Et comme M. Hawking s’est donné pour mission de faire comprendre les lois de l’Univers au croquant moyen, il revient en outre sur ses découvertes sur les trous noirs, sur l’apport de la physique quantique à la relativité générale, et si tu lis bien jusqu’au bout tu sauras s’il est oui ou non possible de voyager dans le temps. Tu verras, c’est vachement plus intéressant qu’une promesse fumeuse de créer des boulots pourris contre une baisse de charges.
Le deuxième opus dont je voulais parler, c’est Quand j’étais nietzschéen, d’Alexandre Lacroix. L’auteur est rédacteur en chef de Philosophie Magazine: autant dire que j’ai ouvert le livre avec une certaine défiance, attendu que la seule fois où j’ai lu ce canard, j’ai eu envie de me pendre avec mes propres intestins tellement je me suis ennuyé. Je craignais fort que M. Lacroix soit un fieffé ruffian à la Luc Ferry, un philosophe de bénitier qui cherche encore où est le bien et le mal, qui se triture la nouille en manipulant des concepts aussi vides que le cœur d’un ministre de l’Intérieur, à l’instar des Bogdanov qui cherchent Dieu dans le Big Bang avec la même inconséquence que l’électeur qui croit voter à gauche en donnant son suffrage au PS.
Fort heureusement, il ne faut pas se fier à l’infecte couverture du livre. Alexandre Lacroix était dans son adolescence parisienne un vrai petit con nietzschéen, avec un sens consommé de la cruauté, de l’humour, de l’anticonformisme et de la tragédie ( au sens grec, hein, pas au sens du drame pseudo-romantique qui fait la joie de la « ménagère de moins de 50 ans » qu’on achève d’abrutir avec des feuilletons débiles). L’ami Friedrich avait coutume de dire qu’il ne pouvait accorder du crédit qu’à un philosophe qui pouvait fournir un exemple, et Lacroix, quand il conte les prémisses de sa vie d’adulte, peut se targuer d’avoir vécu en philosophe. Je commence même à penser que l’adolescence est le moment idéal pour lire Nietzsche, s’en imprégner à fond, puis pour devenir enfin son propre maître à penser.

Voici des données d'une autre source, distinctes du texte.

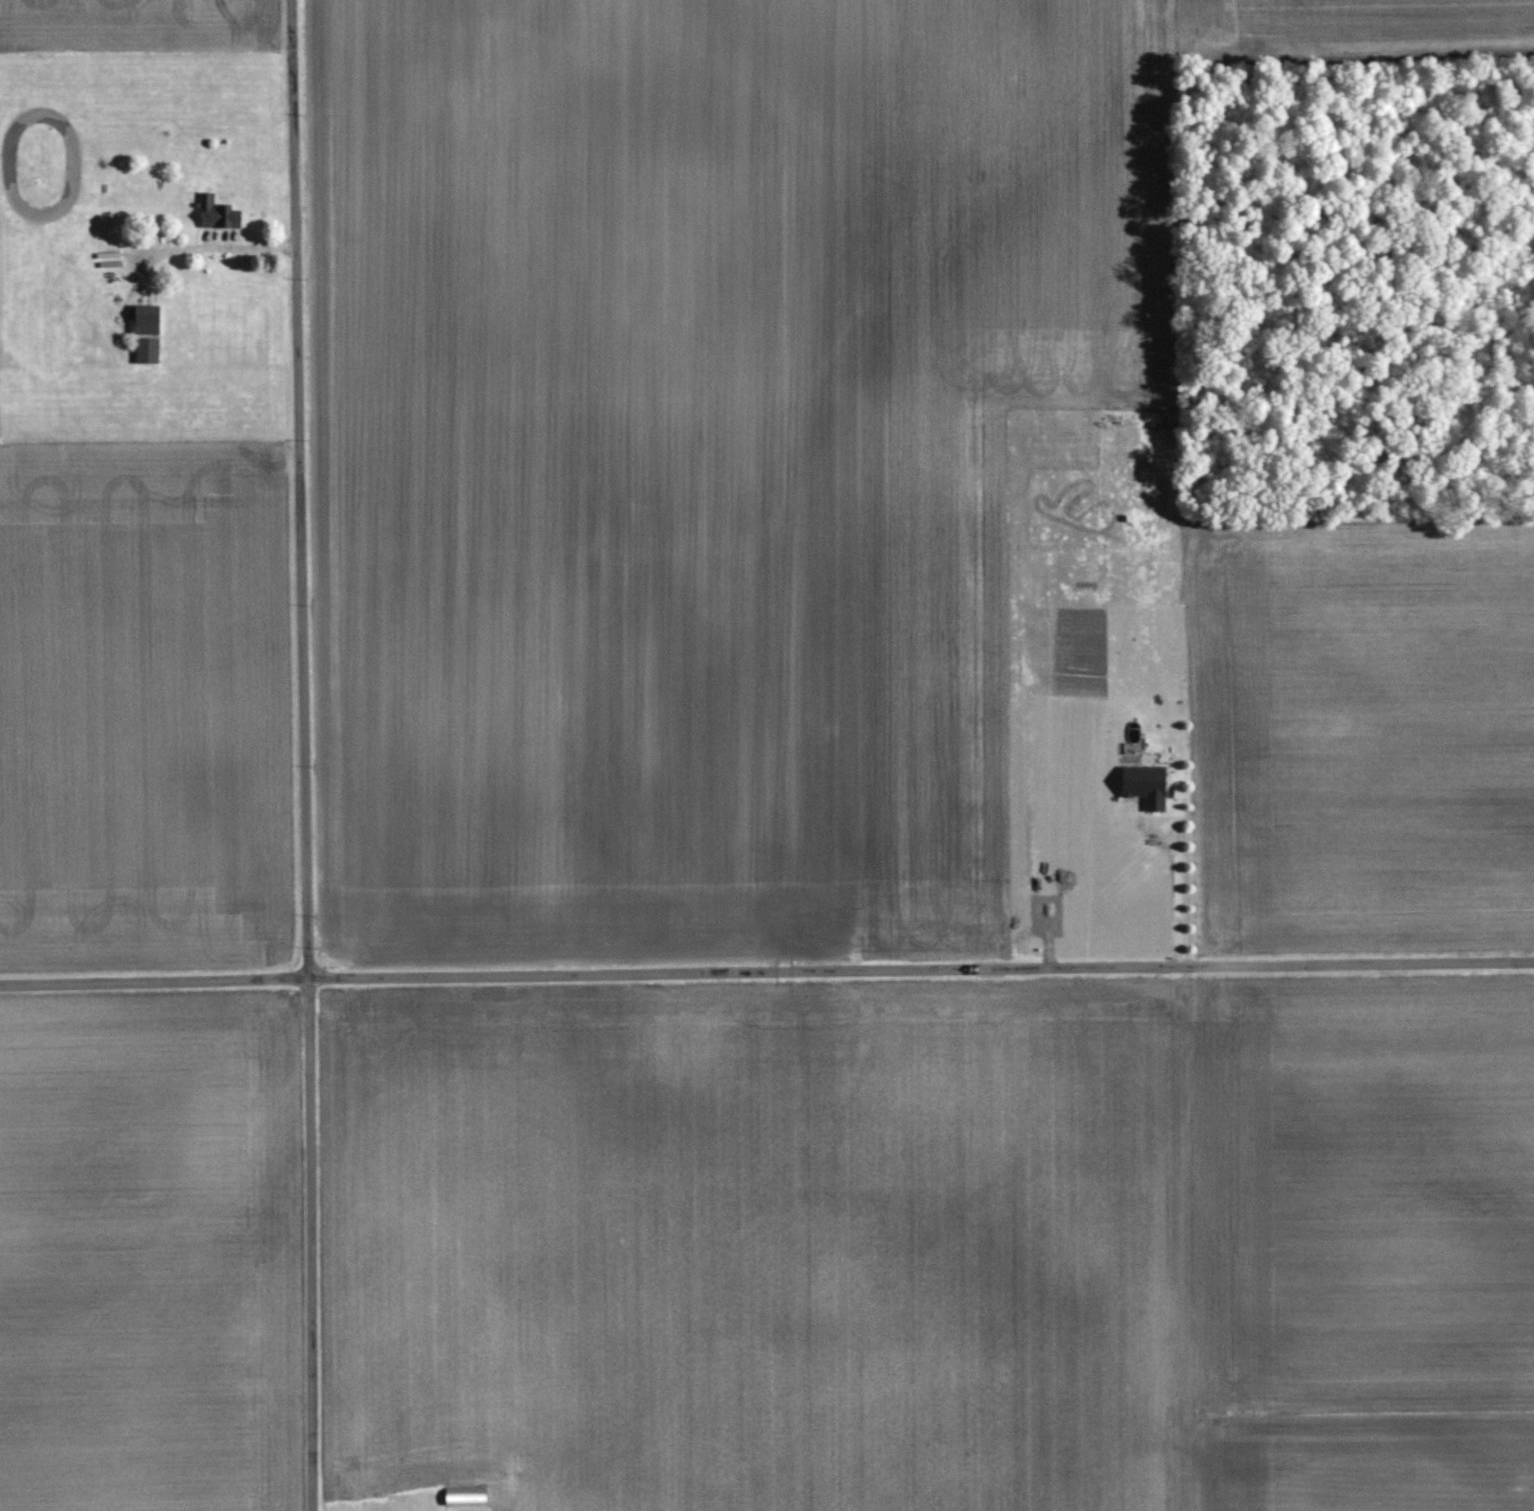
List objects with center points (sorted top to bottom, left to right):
building: (218, 215)
road: (305, 755)
building: (1144, 785)
road: (1178, 872)
road: (766, 970)
building: (464, 1496)

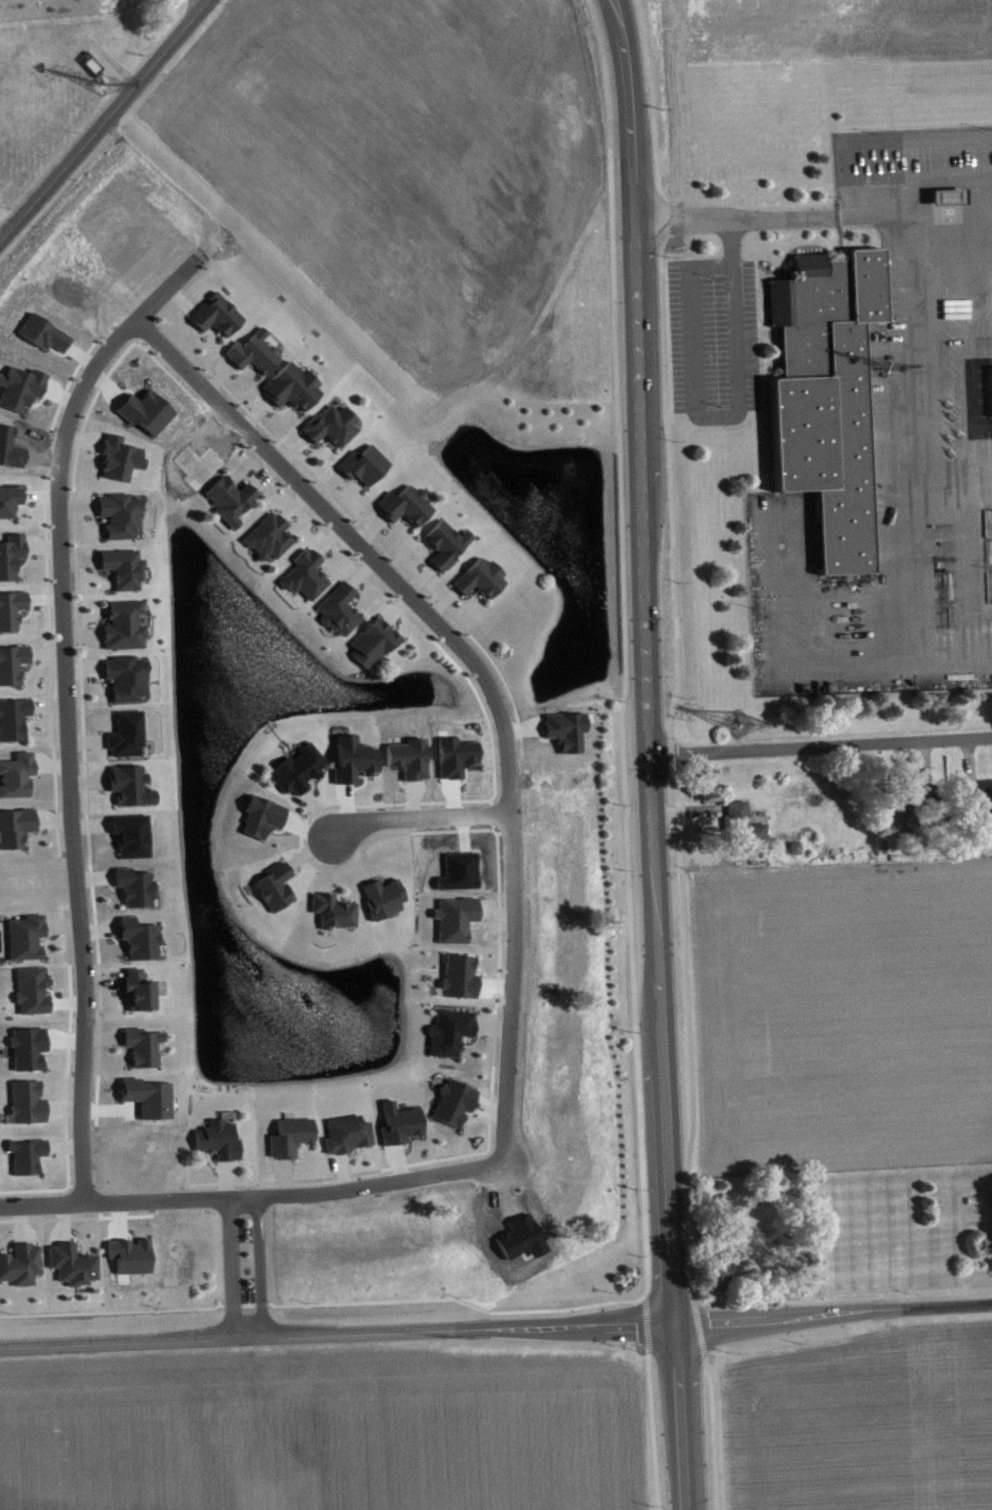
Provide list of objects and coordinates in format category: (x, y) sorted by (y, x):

Tu vas dire, chère lectrice cher lecteur, mais qu’est-ce qu’il nous emmerde celui-là avec sa physique et sa philo un 2 janvier alors qu’on n’a pas encore vomi tout notre fois gras de l’avant-veille. Vous saurez, mes petits lapins, que pour l’astrophysicien d’Oxford comme pour le philosophe de Röcken, l’une des questions essentielles de la vie c’est le temps. Et même si les scientifiques n’aiment pas trop ça, en cherchant les connexions entre les deux disciplines, tu pourrais en tirer des enseignements pour passer une heureuse année 2014 et quelques autres après.
Je ne te présente pas mes vœux maintenant. J’attends le printemps.